As the government prepares to prorogue parliament and a no-deal Brexit becomes an ominous probability, the contentious matter of the “Irish backstop” is no longer a technical complication in a wider political argument: it is now a tangible, terrifying crisis in itself. Will our leaders, in their rash drive to force through Brexit at all costs, really risk a hard border in Ireland after such hard-won peace between north and south? Have the Troubles been forgotten so soon?
It’s surely with that rhetorical question in mind that Channel 4 and Film4 have rather cunningly kicked off September with a film mini-season dedicated to cinema of the Troubles – broadcast at scheduled night-owl times, but rather more conveniently continued on their All4 streaming service. The centrepiece of it all – premiering on Channel 4 tonight, before hitting All4 for 30 days – is 50 Years of the Troubles: A Journey Through Film, an hour-long documentary from irrepressible, Belfast-born film historian Mark Cousins, in which he considers the role cinema played as both an escape route and a representative snapshot for Irish folk caught in the turmoil.

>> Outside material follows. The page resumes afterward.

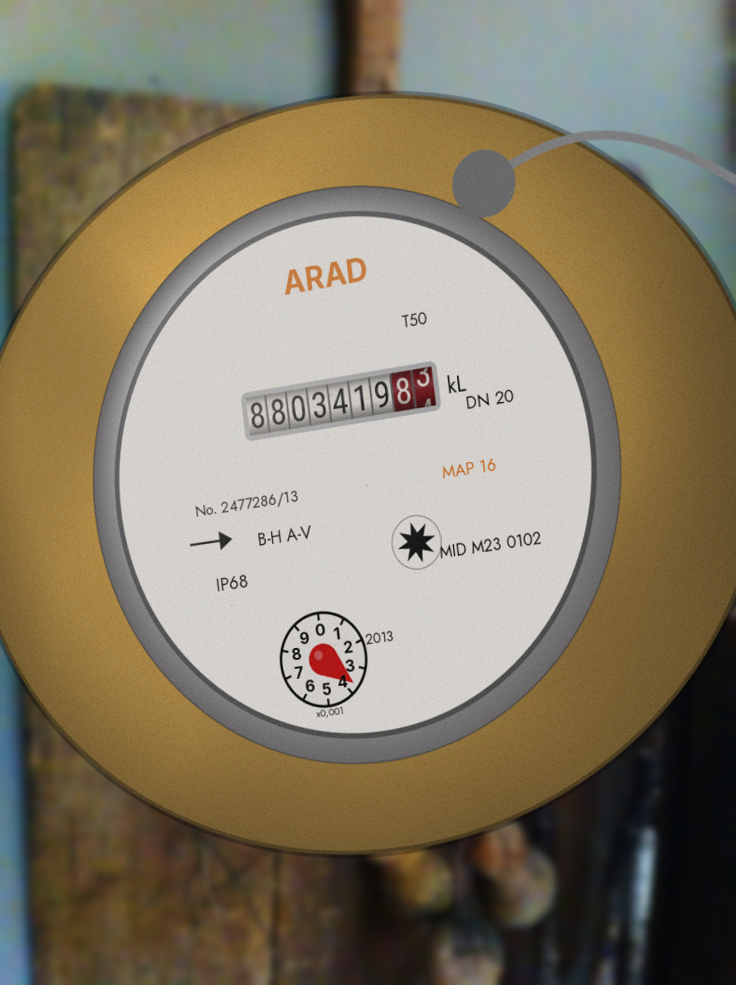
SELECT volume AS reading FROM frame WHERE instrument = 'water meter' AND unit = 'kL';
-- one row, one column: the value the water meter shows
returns 8803419.833 kL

Narrated in Cousins’s signature discursive style as it considers everything from Annie Get Your Gun to The Devil’s Own, it’s a gentle jumping-off point for the robust trio of films programmed by Film4 to supplement his commentary: ’71, Yann Demange’s heart-in-mouth study of a British soldier stranded in an IRA stronghold; The Crying Game, Neil Jordan’s still-crackling collision of national and sexual politics, which holds up even if we all know the once-ballyhooed twist; and Hunger, the stark, tactile Bobby Sands portrait that remains Steve McQueen’s greatest film to date. All three will likewise be hanging around on All4 – essential catch-up fare if you’ve never seen them.
If you want to expand the mini-season on your own, meanwhile, the streaming universe has plenty of options – even if some keystone films of the Troubles are disappointingly hard to find online. (Paul Greengrass’s Bloody Sunday and Pat O’Connor’s Cal are oddly awol, while Alan Clarke’s brutal, seminal short Elephant can only be found chopped into four videos on Dailymotion – hardly the way it should be watched.) The BFI Player, however, reliably pitches in with Maeve, a remarkable, little-seen feminist angle on the era from 1981, following a young woman returning to Belfast after a long spell in London and defiantly asserting herself to her family and her republican lover. Pat Murphy’s film puts a gendered spin on Anglo-Irish relations too: it remains spiky and thought-provoking.
If you only associate Ken Loach with kitchen-sink realism, the jittery conspiracy-thriller mechanics of his 1990 film Hidden Agenda (available on iTunes) may surprise you. Starring Frances McDormand as an American lawyer on a mission to uncover the British government’s crimes against the Northern Irish, it’s one of his most overtly entertaining films – but still steams with righteous Loachian fury. Still underrated, meanwhile, is James Marsh’s coolly empathetic Shadow Dancer (2012), available on Google Play, among other outlets, with its taut, fierce performance from Andrea Riseborough as a cagey IRA terrorist turned MI5 informant.
Not everything under this thematic banner, however, has to be sobering or outright despairing – or even for adults. As a chaser to all that grit, Mickybo and Me (available on SkyStore) offers a gentle, sweet-natured growing-up portrait of two boys (one Catholic, one Protestant, mutually worshipful of Butch Cassidy) in 1970 Belfast, who dream of escaping their troubles in all senses and journeying to Australia. And over on Amazon, the rollicking musical biopic Good Vibrations – about record label founder Terri Hooley and the Belfast punk scene he cultivated amid social turmoil – is a lively reminder of the urgent art that emerges from rough times.
New to streaming & DVD this week
Avengers: Endgame
(Disney, 12)
The comic-book colossus makes its way to home entertainment – and by this point, really, you’re in or you’re out. More a souped-up Comic-Con convention than a film, but it’s done with confident bluster.
Out of Blue
(Spirit, 15)
British indie auteur Carol Morley and the literature of Martin Amis seem an unlikely mix on paper. On watching this disconcertingly stateless New Orleans noir with metaphysical overtones, they remain pretty unlikely on screen, but its spell works on some.
Memory: The Origins of Alien
(Dogwoof, 15)
As in his Psycho-oriented 78/52, Swiss film-maker Alexandre O Phillippe maker brings a fresh, eerie energy to the standard “making-of” doc formula, this time probing the mythology, psychology and dreamy design of Ridley Scott’s sci-fi classic.
Shock Corridor/The Naked Kiss
(Sony, E)
Two of Samuel Fuller’s most exhilarating, on-edge classics get the Criterion treatment, their buffed-up presentation accentuating just how expertly he walked the line between art and exploitation.